While Lauder has not declared his candidacy, his lawyer did write a letter to the American section of the WJC, asking it to ensure that the election proceeded according to the organization’s bylaws.
Another presidential candidate often discussed is Mendel Kaplan, the WJC’s current chairman. Kaplan held a meeting in Israel on Monday with other members of the steering committee Sources close to Kaplan say that he has talked about forming a leadership team with the son of Edgar Bronfman, Matthew, and with Pierre Besnainou, president of the European Jewish Congress and one of the most persistent critics of the WJC’s professional leadership.
One complication with Besnainou is that he is now being challenged for the presidency of the EJC by Moshe Kantor, a Russian oligarch who is close to Russian President Vladimir Putin.
There is currently an argument over whether the EJC vote should be held first, thereby determining whether Besnianou would take part in the WJC election.
Matthew Bronfman’s future leadership is also a point of contention.
Sources at the WJC said that Bronfman’s inclusion in the Kaplan leadership team had been made contingent on him asking for the resignation of Herbits, who has fueled the ire of many WJC lay leaders.
Shai Hermesh, a member of Knesset and head of the WJC Israel branch, said that someone needs to push out Herbits.
Something has to be done to stop him from destroying the WJC,” Hermesh told the Forward.
In a recently released memo, Herbits threw racially tinged criticism at Besnainou. “He is French.
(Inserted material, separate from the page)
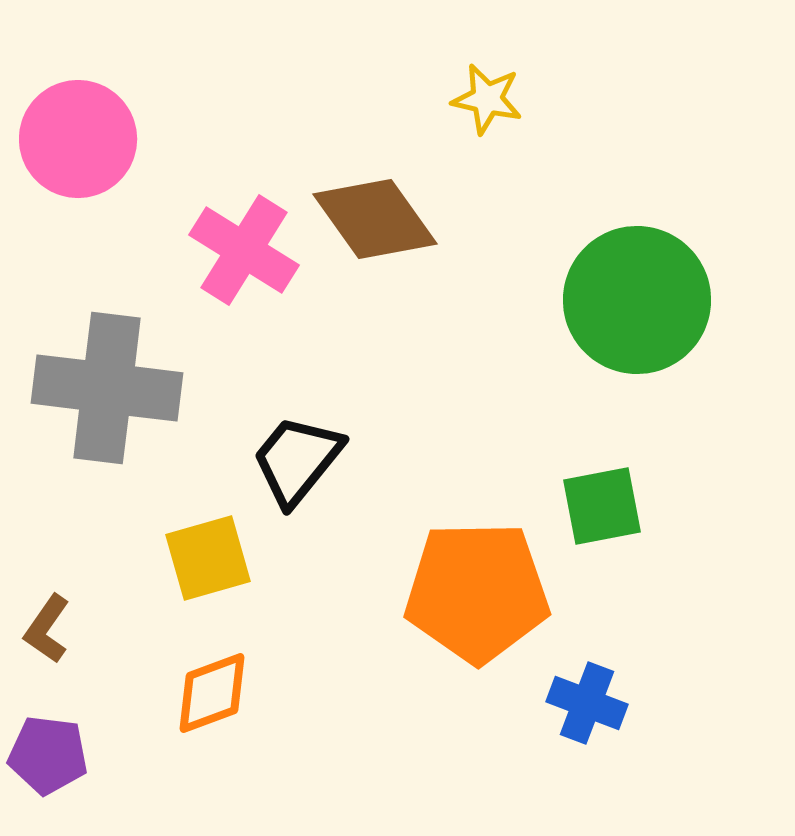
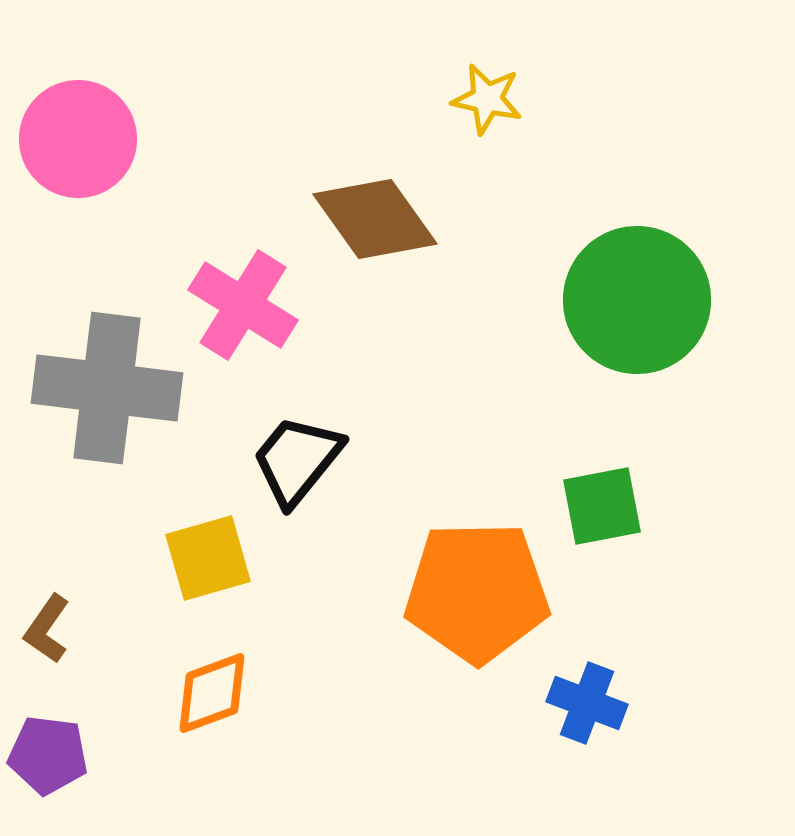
pink cross: moved 1 px left, 55 px down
Don’t discount this. He cannot be trusted,” Herbits wrote in the November 2006 memo. A few lines later, Herbits added: “He is Tunisian. Do not discount this either. He works like an Arab.”
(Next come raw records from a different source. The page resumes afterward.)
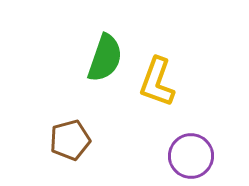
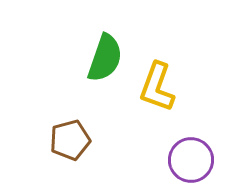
yellow L-shape: moved 5 px down
purple circle: moved 4 px down
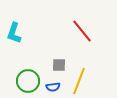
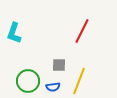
red line: rotated 65 degrees clockwise
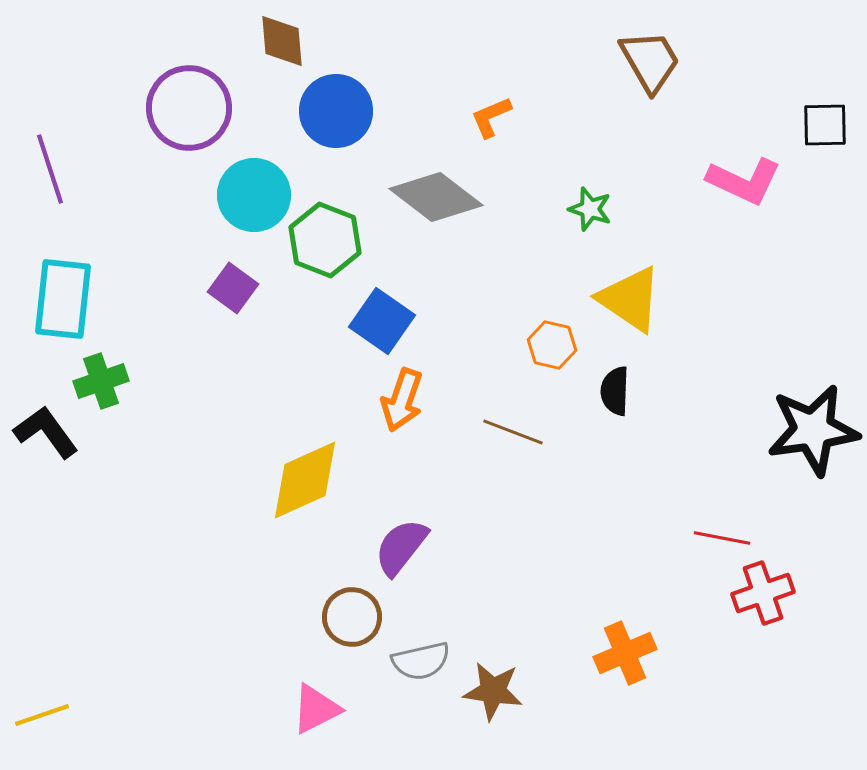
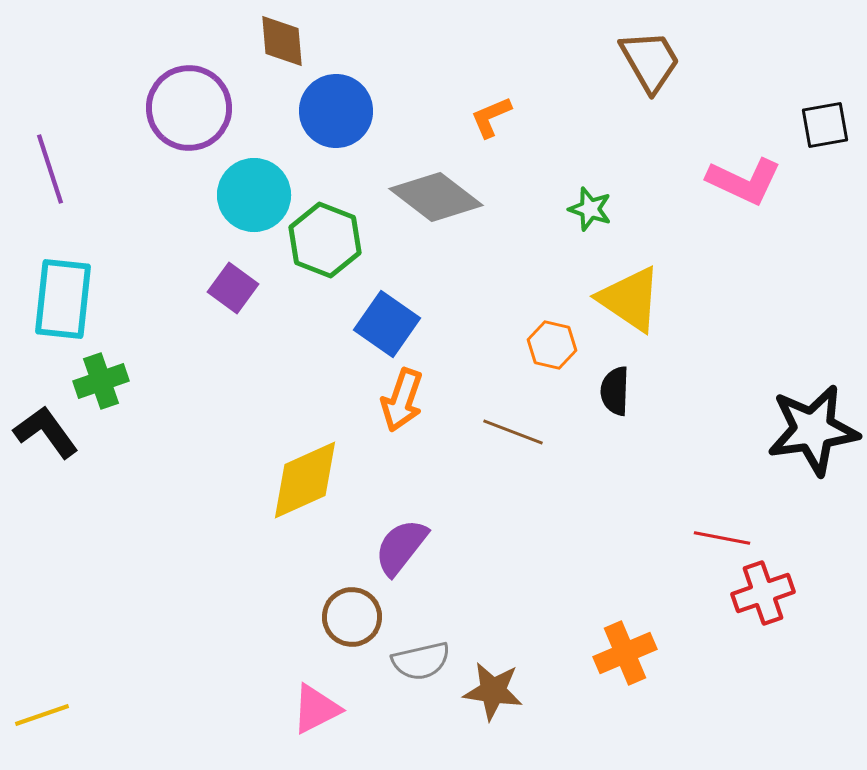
black square: rotated 9 degrees counterclockwise
blue square: moved 5 px right, 3 px down
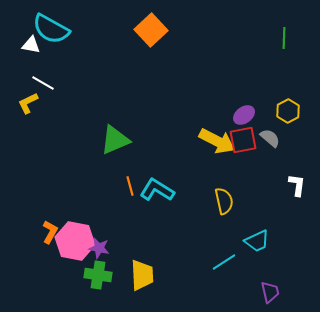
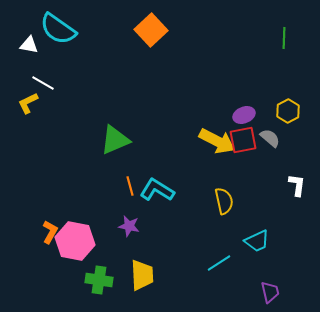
cyan semicircle: moved 7 px right; rotated 6 degrees clockwise
white triangle: moved 2 px left
purple ellipse: rotated 15 degrees clockwise
purple star: moved 30 px right, 22 px up
cyan line: moved 5 px left, 1 px down
green cross: moved 1 px right, 5 px down
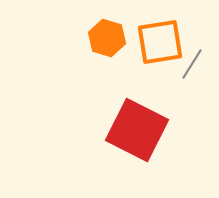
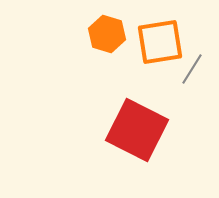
orange hexagon: moved 4 px up
gray line: moved 5 px down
Immediately after Bronfman’s resignation, the WJC headquarters put out a press release stating that the steering committee, including Besnainou and Hermesh, would be responsible for nominating candidates for the presidency.
This week, however, Herbits sent out a lengthy memo detailing how the election would proceed. He made no mention of the steering committee.
Herbits’s memo builds off of WJC precedent and the 1975 constitution that he has been working to replace. In one controversial section of this week’s memo, Herbits provided a list of which people will be eligible to vote for the new president.
Herbits also put an asterisk next to the names of Besnainou and Hermesh, casting their voting eligibility into doubt, while including almost all the current professional staffers who work beneath him.
Steering committee members immediately complained that the move to include staffers was an effort to counterbalance the votes of lay leaders and was unusual for a Jewish organization. Experts in Jewish communal affairs said it was indeed unusual for workers to take part in leadership elections.
David Mersky, a professor at Brandeis University’s Jewish Professional Leadership Program, said that in his 40 years in Jewish communal life, he has never seen a Jewish organization that “allowed staff members to cast votes on any matter before the board,” aside from rare instances in which a CEO was given a vote.
Mersky said that such votes would represent a “clear conflict of interest” because the staff would thus be voting for the officers who would then decide their salaries.